- **Consignas**:
**1.** ¿Puedes reproducir el texto citado, todo lo que va desde "Publicado: BOA 2004, 216." hasta "primeras comunidades cristianas.", pero cambiando "Pascua" por "Cuaresma"?
**2.** Según el texto citado, ¿en qué cosas era constante la comunidad primitiva? Enuméralas todas.
**3.** ¿A quién se atribuye el libro de los Hechos de los Apóstoles según el texto citado?

- **Texto citado**:
==================================================

Publicado: BOA 2004, 216.


Me parece precioso leer en Pascua o ahora, cuando ésta está a punto de acabar, el libro de los Hechos de los Apóstoles, un escrito que se atribuye al evangelista san Lucas. ¿Por qué merece la pena hacer esa lectura en este momento del Año Litúrgico? Hay que tener en cuenta que Hechos de los Apóstoles no es ni una novela ni tampoco una biografía en sentido clásico. Pero se habla aquí de la Iglesia, y muestra el libro los rasgos de las primeras comunidades cristianas.

Por ejemplo, Lucas afirma que la comunidad primitiva era constante «en la enseñanza de los Apóstoles y en la comunión de vida, en la fracción del pan y en las oraciones» (Hch 2,42). Presenta así lo que es la Iglesia, mostrando cómo ha de ser su camino en la historia. Ese camino comienza con el envío del Espíritu Santo que se da a una comunidad que está unida en la oración y cuyo centro lo constituyen María y los Apóstoles, los escogidos por Dios como columnas de la Iglesia.

Allí aparecen, pues, tres características o propiedades fundamentales de la Iglesia que hoy, día de Pentecostés, quiero subrayar: la Iglesia es apostólica; ella es igualmente orante, por tanto vuelta hacia el Señor, “santa” en definitiva; y ella es una, no varias. La actualidad del Espíritu Santo se presenta en el don de lenguas. El texto de la segunda lectura de la Misa de hoy muestra que con la venida del Espíritu se invierte lo sucedido en Babel: la nueva comunidad, el nuevo Pueblo de Dios, se expresa en todas las lenguas y así es comprendido desde el primer momento de su existencia como “católico”.

==================================================

- **Extracto de datos**:
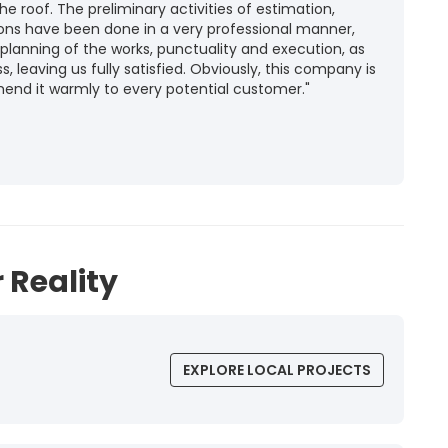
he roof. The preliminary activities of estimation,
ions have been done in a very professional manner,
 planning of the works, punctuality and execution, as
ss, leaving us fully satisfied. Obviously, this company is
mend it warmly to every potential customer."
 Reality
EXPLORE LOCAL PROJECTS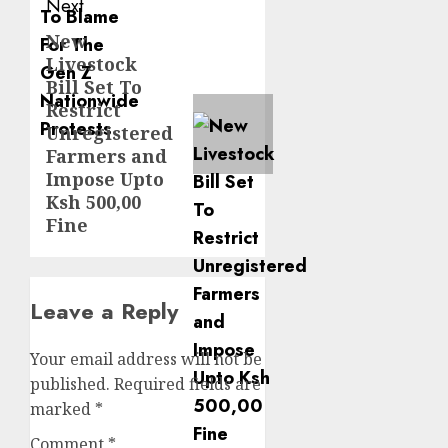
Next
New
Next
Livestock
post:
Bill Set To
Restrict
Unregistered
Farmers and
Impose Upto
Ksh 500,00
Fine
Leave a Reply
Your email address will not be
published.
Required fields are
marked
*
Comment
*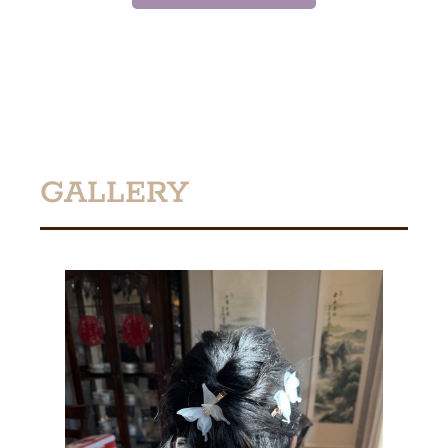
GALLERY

==================================================

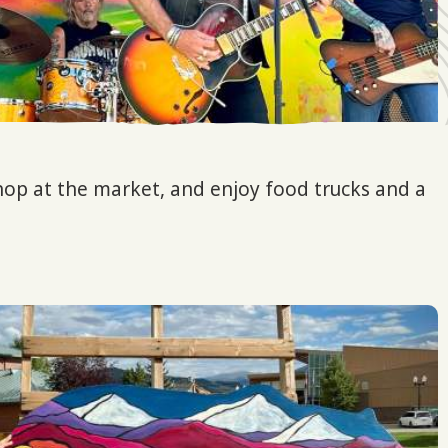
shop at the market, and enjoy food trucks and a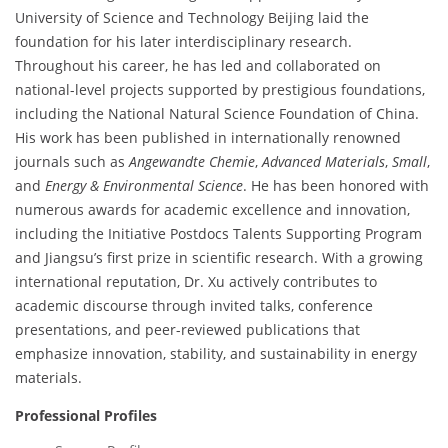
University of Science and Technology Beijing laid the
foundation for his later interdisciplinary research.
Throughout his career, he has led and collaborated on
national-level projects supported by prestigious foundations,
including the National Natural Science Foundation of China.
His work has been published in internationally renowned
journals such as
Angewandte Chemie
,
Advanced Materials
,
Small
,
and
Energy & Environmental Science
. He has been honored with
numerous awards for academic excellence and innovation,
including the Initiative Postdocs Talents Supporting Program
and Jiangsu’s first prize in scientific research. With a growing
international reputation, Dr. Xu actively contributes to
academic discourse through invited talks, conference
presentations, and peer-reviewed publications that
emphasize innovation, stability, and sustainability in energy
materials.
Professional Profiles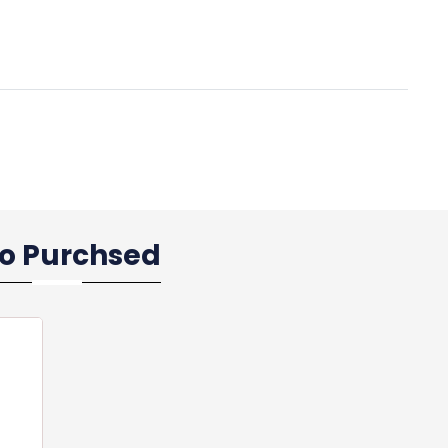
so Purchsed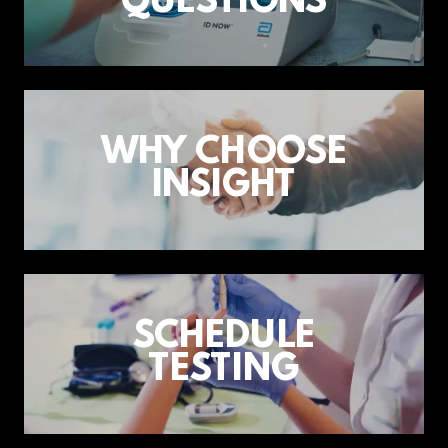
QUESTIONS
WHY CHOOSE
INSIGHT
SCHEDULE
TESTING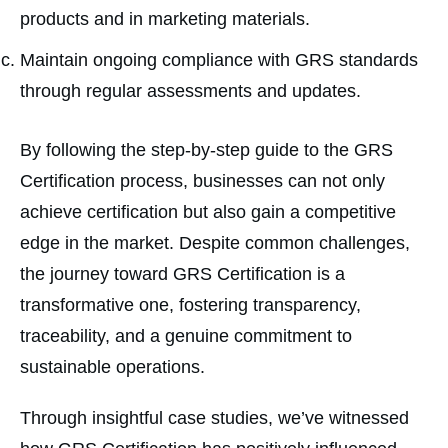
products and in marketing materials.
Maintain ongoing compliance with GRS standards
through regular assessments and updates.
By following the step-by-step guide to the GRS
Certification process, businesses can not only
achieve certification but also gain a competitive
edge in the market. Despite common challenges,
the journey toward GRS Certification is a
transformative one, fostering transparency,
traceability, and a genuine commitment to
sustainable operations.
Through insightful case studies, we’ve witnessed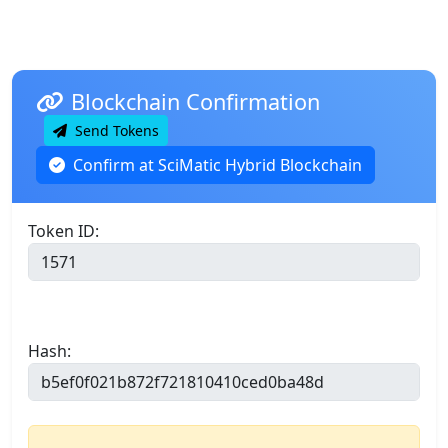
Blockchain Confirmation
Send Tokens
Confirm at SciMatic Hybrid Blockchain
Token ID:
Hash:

==================================================

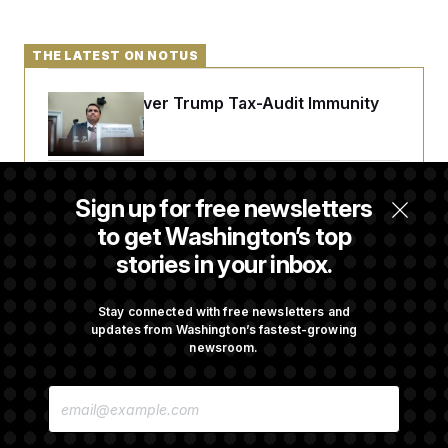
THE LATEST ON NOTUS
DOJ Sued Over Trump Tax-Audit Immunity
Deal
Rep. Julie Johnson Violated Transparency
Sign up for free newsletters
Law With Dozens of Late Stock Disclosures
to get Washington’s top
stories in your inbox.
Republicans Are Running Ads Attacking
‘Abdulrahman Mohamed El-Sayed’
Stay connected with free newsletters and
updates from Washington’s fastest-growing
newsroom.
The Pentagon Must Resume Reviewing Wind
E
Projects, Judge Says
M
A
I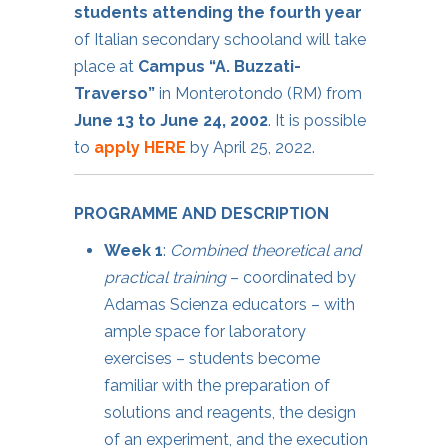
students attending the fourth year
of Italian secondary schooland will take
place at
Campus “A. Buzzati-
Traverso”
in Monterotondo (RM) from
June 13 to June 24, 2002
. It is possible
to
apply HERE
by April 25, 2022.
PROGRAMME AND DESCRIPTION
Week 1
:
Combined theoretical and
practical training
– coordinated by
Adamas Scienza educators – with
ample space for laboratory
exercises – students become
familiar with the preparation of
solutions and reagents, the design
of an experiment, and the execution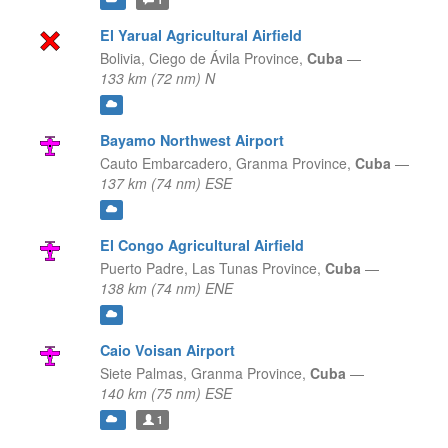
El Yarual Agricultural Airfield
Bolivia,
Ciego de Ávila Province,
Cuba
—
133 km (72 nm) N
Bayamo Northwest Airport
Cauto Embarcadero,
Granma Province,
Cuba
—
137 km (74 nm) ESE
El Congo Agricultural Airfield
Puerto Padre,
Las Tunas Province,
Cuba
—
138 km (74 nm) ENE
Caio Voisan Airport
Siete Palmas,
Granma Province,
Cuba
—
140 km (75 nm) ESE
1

==================================================

- **Tus respuestas**:
**1.**
Publicado: BOA 2004, 216.


Me parece precioso leer en Cuaresma o ahora, cuando ésta está a punto de acabar, el libro de los Hechos de los Apóstoles, un escrito que se atribuye al evangelista san Lucas. ¿Por qué merece la pena hacer esa lectura en este momento del Año Litúrgico? Hay que tener en cuenta que Hechos de los Apóstoles no es ni una novela ni tampoco una biografía en sentido clásico. Pero se habla aquí de la Iglesia, y muestra el libro los rasgos de las primeras comunidades cristianas.

**2.**
- En la enseñanza de los Apóstoles
- En la comunión de vida
- En la fracción del pan
- En las oraciones

**3.** Al evangelista san Lucas.